*** Data for this exercise ***
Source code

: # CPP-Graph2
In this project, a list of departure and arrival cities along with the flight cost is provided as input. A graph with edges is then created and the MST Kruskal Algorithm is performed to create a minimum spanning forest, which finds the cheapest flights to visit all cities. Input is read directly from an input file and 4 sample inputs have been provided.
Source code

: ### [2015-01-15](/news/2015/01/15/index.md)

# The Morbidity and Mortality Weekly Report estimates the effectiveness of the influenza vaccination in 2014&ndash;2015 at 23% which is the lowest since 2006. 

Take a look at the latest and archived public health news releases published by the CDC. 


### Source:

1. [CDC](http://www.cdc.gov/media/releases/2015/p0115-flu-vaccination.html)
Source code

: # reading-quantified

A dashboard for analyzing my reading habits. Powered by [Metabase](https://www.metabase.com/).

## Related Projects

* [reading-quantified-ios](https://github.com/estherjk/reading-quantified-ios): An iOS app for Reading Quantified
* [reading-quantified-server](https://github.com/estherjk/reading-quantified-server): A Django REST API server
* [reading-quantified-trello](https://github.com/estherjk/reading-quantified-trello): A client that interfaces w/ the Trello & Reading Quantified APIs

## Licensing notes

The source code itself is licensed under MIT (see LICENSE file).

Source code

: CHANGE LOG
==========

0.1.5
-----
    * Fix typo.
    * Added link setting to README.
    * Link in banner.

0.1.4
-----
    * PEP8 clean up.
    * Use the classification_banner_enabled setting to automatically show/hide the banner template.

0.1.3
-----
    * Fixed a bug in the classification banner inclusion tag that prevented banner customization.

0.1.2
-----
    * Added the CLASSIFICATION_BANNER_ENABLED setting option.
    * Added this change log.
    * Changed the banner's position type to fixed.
***
*** Data for this exercise ***
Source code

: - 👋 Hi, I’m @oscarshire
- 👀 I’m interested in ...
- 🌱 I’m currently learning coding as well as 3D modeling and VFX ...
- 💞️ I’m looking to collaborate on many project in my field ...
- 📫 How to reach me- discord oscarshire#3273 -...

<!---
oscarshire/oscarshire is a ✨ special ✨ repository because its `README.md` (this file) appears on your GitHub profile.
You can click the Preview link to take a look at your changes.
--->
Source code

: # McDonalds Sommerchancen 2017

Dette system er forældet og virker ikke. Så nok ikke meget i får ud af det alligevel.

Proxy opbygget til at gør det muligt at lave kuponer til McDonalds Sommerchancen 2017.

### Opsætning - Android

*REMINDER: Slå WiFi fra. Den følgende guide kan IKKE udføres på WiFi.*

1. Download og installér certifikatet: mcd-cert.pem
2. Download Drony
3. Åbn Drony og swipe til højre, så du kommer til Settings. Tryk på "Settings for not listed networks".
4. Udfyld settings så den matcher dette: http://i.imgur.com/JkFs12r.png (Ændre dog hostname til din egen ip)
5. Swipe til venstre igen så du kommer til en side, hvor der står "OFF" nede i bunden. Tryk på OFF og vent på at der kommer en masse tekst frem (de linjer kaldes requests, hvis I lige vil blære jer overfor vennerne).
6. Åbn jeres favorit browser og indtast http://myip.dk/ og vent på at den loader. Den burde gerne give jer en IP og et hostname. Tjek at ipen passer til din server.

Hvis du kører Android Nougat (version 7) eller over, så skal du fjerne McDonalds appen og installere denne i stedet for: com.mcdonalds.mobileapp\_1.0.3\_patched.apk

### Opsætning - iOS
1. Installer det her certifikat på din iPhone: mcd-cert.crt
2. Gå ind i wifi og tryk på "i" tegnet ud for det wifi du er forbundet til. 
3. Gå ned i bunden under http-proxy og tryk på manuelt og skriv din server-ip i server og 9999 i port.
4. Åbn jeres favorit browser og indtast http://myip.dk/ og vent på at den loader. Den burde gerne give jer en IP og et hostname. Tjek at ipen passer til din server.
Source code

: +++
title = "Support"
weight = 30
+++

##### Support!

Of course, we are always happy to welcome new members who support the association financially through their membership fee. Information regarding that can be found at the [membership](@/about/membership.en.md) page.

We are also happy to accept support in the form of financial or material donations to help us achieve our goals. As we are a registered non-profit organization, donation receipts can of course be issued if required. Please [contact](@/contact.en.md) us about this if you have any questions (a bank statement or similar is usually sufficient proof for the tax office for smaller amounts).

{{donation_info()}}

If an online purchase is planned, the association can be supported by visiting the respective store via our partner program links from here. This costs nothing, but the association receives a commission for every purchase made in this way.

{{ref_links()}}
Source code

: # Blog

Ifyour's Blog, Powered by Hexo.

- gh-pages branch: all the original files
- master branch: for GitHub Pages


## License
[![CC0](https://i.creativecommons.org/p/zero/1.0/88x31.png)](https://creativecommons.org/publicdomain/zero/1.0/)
***
* Directive: Where a line of the listing includes the word "that", add it to the tally, and give the final number and nothing more.

* Solution to this task: 3